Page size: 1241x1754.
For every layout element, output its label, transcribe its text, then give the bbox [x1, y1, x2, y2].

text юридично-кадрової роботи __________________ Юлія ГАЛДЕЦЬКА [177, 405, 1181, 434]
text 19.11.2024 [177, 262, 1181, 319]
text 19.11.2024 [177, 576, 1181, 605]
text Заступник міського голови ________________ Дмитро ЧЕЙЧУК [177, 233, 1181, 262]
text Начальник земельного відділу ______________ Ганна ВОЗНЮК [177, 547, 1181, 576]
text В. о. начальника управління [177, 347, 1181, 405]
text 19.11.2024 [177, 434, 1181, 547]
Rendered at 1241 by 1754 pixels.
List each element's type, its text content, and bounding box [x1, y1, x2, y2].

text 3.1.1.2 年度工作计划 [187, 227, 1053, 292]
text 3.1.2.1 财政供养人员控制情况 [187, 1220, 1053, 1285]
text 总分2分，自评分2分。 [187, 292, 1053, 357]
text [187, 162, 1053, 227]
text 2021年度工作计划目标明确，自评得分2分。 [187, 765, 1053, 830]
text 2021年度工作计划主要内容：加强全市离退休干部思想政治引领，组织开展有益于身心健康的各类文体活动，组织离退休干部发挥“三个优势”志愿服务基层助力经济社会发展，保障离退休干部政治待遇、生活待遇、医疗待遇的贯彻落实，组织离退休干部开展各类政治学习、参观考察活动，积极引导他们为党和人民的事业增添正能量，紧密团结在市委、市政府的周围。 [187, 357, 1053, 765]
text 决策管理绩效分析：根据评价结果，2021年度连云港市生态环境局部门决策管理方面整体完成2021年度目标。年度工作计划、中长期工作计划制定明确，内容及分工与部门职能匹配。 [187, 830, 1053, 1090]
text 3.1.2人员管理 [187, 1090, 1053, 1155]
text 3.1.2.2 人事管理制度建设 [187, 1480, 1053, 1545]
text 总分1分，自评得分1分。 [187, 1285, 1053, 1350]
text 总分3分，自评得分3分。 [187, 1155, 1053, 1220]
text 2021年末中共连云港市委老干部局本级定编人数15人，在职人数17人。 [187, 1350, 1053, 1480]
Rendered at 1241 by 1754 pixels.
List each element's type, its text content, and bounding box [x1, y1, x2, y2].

....................

### EXERCISE PROMPT
Exact copies of all the records are to be printed.

### TASK RESPONSE
Page size: 1241x1754.
For every layout element, output its label, transcribe its text, then give the bbox [x1, y1, x2, y2].

text юридично-кадрової роботи __________________ Юлія ГАЛДЕЦЬКА [177, 405, 1181, 434]
text 19.11.2024 [177, 262, 1181, 319]
text 19.11.2024 [177, 576, 1181, 605]
text Заступник міського голови ________________ Дмитро ЧЕЙЧУК [177, 233, 1181, 262]
text Начальник земельного відділу ______________ Ганна ВОЗНЮК [177, 547, 1181, 576]
text В. о. начальника управління [177, 347, 1181, 405]
text 19.11.2024 [177, 434, 1181, 547]
Rendered at 1241 by 1754 pixels.
List each element's type, its text content, and bounding box [x1, y1, x2, y2].

text 3.1.1.2 年度工作计划 [187, 227, 1053, 292]
text 3.1.2.1 财政供养人员控制情况 [187, 1220, 1053, 1285]
text 总分2分，自评分2分。 [187, 292, 1053, 357]
text [187, 162, 1053, 227]
text 2021年度工作计划目标明确，自评得分2分。 [187, 765, 1053, 830]
text 2021年度工作计划主要内容：加强全市离退休干部思想政治引领，组织开展有益于身心健康的各类文体活动，组织离退休干部发挥“三个优势”志愿服务基层助力经济社会发展，保障离退休干部政治待遇、生活待遇、医疗待遇的贯彻落实，组织离退休干部开展各类政治学习、参观考察活动，积极引导他们为党和人民的事业增添正能量，紧密团结在市委、市政府的周围。 [187, 357, 1053, 765]
text 决策管理绩效分析：根据评价结果，2021年度连云港市生态环境局部门决策管理方面整体完成2021年度目标。年度工作计划、中长期工作计划制定明确，内容及分工与部门职能匹配。 [187, 830, 1053, 1090]
text 3.1.2人员管理 [187, 1090, 1053, 1155]
text 3.1.2.2 人事管理制度建设 [187, 1480, 1053, 1545]
text 总分1分，自评得分1分。 [187, 1285, 1053, 1350]
text 总分3分，自评得分3分。 [187, 1155, 1053, 1220]
text 2021年末中共连云港市委老干部局本级定编人数15人，在职人数17人。 [187, 1350, 1053, 1480]
Rendered at 1241 by 1754 pixels.
List each element's type, its text content, and bounding box [x1, y1, x2, y2].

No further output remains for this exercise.